How to Create a Web Archive With Archivebox

Install Archivebox Linux 00 Featured Image

Archivebox is an easy-to-use archival program that allows you to create an accurate snapshot of any website. This can be helpful for archivists and users that want to preserve information online. Not only that, Archivebox is also incredibly simple and easy to use. For example, you can run the program both as a command line tool and as a web app that you can access anywhere.

Why Should You Archive Websites?

Over the years, the World Wide Web enabled individuals across the globe to easily share and communicate information with each other. One issue with the Web, however, is that websites do not hold up over time.

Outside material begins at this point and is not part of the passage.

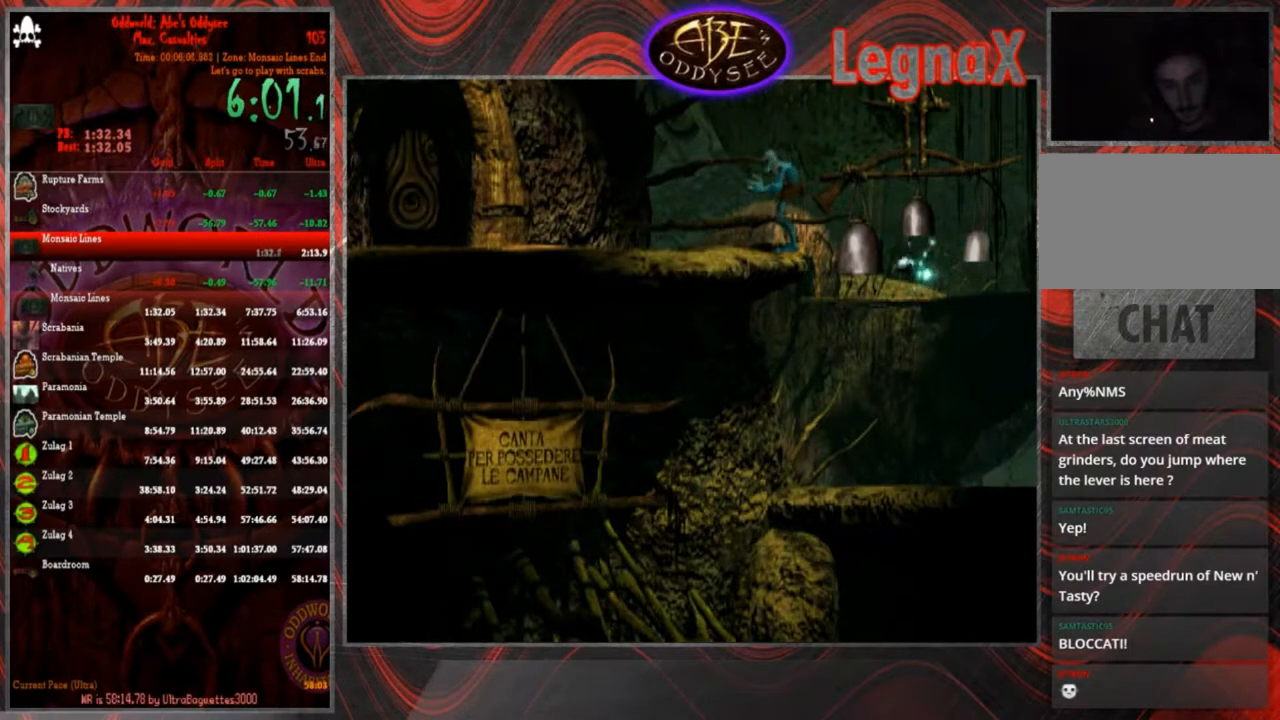
{"buttons": [], "left_stick": "center", "events": []}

Install Archivebox Linux 02 Old Geocities Website
Image source: web.archive.org

Most websites only stay active for around two to five years. After that, they either go offline completely or are replaced by a different website altogether. For example, there are little to no websites from the 1990s that are still online today.

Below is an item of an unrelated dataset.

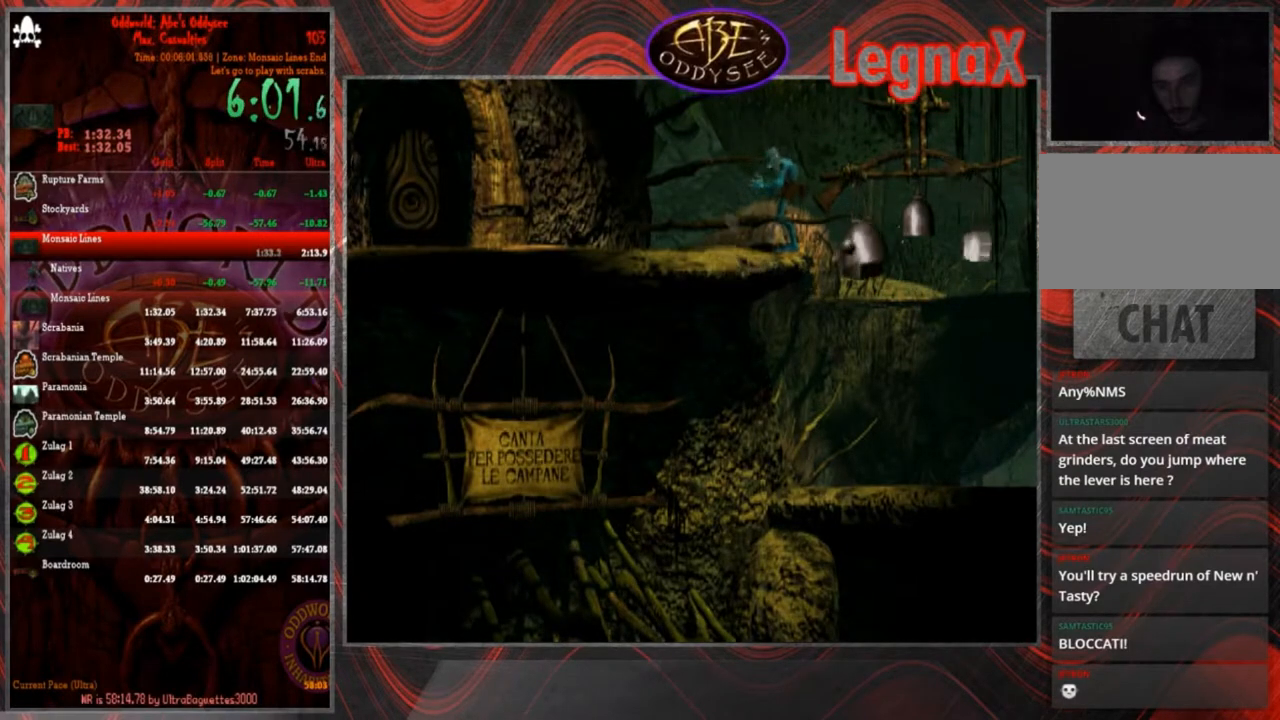
{"buttons": ["R1"], "left_stick": "left", "events": [[301, "R1", "down"], [334, "left_stick", "left"]]}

Install Archivebox Linux 03 Old Website Sample
Image source: cameronsworld.net

Alternatively, you can also use the WayBack machine to archive websites – no installation required.

Archivebox’s Requirement

Before you can install Archivebox, you need to make sure that you have the following resources:

  • A machine that you can access from outside your home network. This can either be a machine at home that you can port-forward or a rented remote VPS.
  • Your machine needs to have an adequate amount of storage space. In most cases, a 1TB disk should be able to store between 100,000 to 1,000,000 individual webpages.
  • Your machine’s filesystem needs to either be EXT4 or ZFS for Archivebox to work properly.

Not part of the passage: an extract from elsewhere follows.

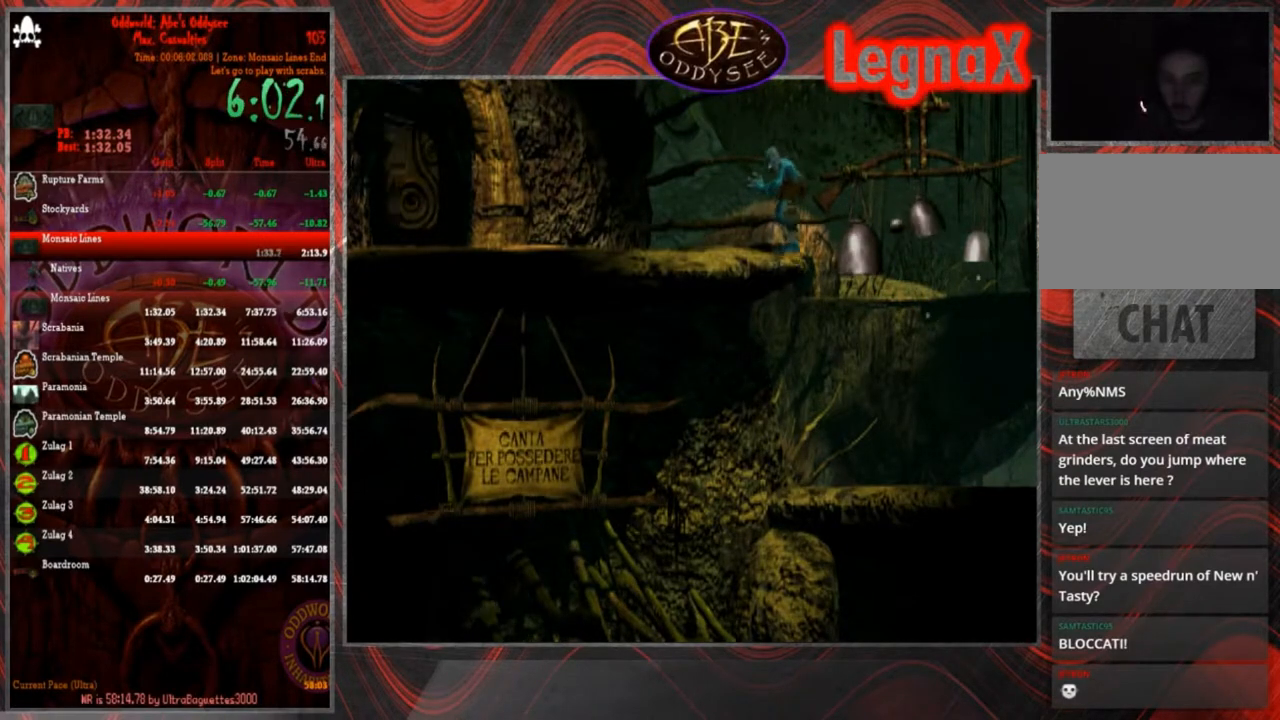
{"buttons": ["R1"], "left_stick": "left", "events": []}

Note: this tutorial focuses on installing and configuring Archivebox on a local Ubuntu 22.04 LTS machine.

Installing Archivebox

First, install the program’s dependencies. Open a terminal and type the following command:

sudo apt install python3 nodejs python3-pip nginx npm
npm install --no-audit --no-fund 'git+https://github.com/gildas-lormeau/SingleFile.git'
npm install --no-audit --no-fund 'git+https://github.com/ArchiveBox/readability-extractor.git'
npm install --no-audit --no-fund '@postlight/mercury-parser'
Install Archivebox Linux 06 Install Dependencies

Install Archivebox through Python PIP:

pip3 install archivebox
PATH=$PATH:/home/$USER/.local/bin
Install Archivebox Linux 07 Install Archivebox Binary

Next, create a folder where Archivebox will save all of its data. In my case, I am creating my directory in my “/home/archivebox” directory:

mkdir /home/$USER/abox-data && cd /home/$USER/abox-data

Lastly, you can finalize your Archivebox instance by running the following command to download and configure all the Python patches that the program needs to run in your machine.

archivebox init --setup
Install Archivebox Linux 08 Create New Archivebox Repository

You will be asked for the details of the first user.

Install Archivebox Linux 09 Create New Archivebox User

Check whether you have installed Archivebox properly by running:

archivebox --version

Preparing the Web GUI

While Archivebox is perfectly usable as a command line utility, it is also possible to access the program through a web interface. This is useful if you want to either share Archivebox with other users or access the program outside your server.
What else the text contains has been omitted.